JT: The K-Mart realists were right about this much: in our culture, you don’t buy “a soda.” You buy a Coke, or a Mountain Dew Code Red. Writers can get a bit precious about keeping brand names out of their work, which may make the world they’re building feel more pure, but less realistic. At the same time, you don’t want your work to be so jam-packed with references that every paragraph is followed by a word from its sponsor. You also don’t want your reader to have to put the book down every other sentence and look up some clothing label or band so they can know what you’re talking about. But maybe that has more to do with subcultures than with pop culture, and certainly there are writers who are seeking readers already in the know about certain things, and willing to leave behind anyone who can’t keep up. But all fiction becomes historical fiction sooner or later, so in some ways it’s just a question of how many footnotes you want in your Penguin Classics edition. (Kidding! Mostly.) The only rule I’ll offer is to stay rooted in character psychology. The name of the song playing on the car radio is only as important to the reader as it is to the character—does she know it? does it bother if she doesn’t? does she have an opinion about this band? For some people, it would be YES to all three questions. For others, it couldn’t matter less. 

BLVR: In terms of writing, what’s next for you? Aside from “Abridged Abyss”, have you set any fiction in the post-2016 world? I don’t think my imagination has caught up yet. Maybe the book after the current one I am writing.

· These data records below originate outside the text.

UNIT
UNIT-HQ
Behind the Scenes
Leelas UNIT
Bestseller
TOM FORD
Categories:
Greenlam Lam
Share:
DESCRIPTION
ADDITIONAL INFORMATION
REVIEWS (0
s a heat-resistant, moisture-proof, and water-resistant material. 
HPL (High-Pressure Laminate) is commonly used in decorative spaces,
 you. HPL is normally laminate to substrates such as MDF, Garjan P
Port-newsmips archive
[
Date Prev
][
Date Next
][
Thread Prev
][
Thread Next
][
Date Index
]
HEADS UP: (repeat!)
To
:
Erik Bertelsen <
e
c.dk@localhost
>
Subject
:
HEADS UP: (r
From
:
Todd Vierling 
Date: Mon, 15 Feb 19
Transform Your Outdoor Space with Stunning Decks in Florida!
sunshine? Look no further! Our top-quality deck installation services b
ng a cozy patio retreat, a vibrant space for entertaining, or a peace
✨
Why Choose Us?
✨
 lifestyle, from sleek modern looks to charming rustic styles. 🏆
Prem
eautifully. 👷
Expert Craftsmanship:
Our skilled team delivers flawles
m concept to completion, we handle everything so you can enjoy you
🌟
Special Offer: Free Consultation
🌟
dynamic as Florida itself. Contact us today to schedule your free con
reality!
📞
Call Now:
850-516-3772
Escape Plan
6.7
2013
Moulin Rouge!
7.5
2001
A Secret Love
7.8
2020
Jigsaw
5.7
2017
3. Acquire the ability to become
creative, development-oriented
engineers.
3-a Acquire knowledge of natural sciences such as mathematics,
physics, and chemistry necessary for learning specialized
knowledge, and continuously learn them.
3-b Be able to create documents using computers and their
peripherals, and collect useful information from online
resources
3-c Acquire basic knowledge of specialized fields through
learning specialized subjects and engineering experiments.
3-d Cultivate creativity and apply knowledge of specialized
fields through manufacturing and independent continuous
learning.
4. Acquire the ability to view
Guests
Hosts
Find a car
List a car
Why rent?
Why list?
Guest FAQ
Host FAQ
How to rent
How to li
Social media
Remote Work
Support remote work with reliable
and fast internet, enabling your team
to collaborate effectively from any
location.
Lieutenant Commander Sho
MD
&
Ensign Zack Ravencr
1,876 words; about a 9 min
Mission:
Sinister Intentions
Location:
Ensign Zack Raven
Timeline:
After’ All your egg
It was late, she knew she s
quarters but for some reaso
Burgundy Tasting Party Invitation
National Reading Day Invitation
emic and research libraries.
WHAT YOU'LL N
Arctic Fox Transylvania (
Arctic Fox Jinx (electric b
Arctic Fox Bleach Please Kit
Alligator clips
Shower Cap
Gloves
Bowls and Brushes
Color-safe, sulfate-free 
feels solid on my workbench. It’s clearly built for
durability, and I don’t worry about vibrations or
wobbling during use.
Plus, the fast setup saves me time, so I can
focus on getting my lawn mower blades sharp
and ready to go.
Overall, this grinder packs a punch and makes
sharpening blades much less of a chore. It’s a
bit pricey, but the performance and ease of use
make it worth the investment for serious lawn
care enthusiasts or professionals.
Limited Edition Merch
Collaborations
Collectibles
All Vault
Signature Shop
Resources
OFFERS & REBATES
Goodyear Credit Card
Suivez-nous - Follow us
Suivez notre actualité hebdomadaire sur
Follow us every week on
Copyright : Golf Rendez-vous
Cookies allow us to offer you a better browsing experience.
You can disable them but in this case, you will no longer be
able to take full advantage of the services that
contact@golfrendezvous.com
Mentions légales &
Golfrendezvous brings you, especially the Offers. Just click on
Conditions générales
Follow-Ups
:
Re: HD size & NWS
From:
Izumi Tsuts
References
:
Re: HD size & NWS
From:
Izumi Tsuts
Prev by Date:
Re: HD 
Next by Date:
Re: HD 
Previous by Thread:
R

JT: I’m not sure. I’ve got a few new story manuscripts that I’d like to get back to, and I’m always looking to do more criticism, especially if it’s longer form stuff where I can explore an author’s whole body of work. I love to take those deep dives. I don’t have a new book project lined up. A few of the newer stories are set post-2016, I think, if only by virtue of being broadly contemporary and written within the last few years, so the characters are cognizant of the world they inhabit, even if politics or mass culture aren’t their main focus. When we first shut down for COVID, I took a story I’d been working on and set it in a post-shutdown near future. Not in a sci-fi way. I was curious to see if I could articulate how people might think back on this moment in a year or two. When life is back to normal and they have these lingering memories of being stuck in the house, of having been sick maybe, etc. But it was a superficial gesture and I don’t think successful. “Normal” isn’t coming back any time soon. Maybe ever. Still, I’m glad I tried it, and maybe there’s something salvageable in the mistake itself—that naive fantasy of the short-lived and mostly painless lockdown, which is what a lot of people thought it was going to be. That failure of comprehension is deeply revealing of character, which surely makes it worth exploring, though I’m not sure how much we’re going to like what we find.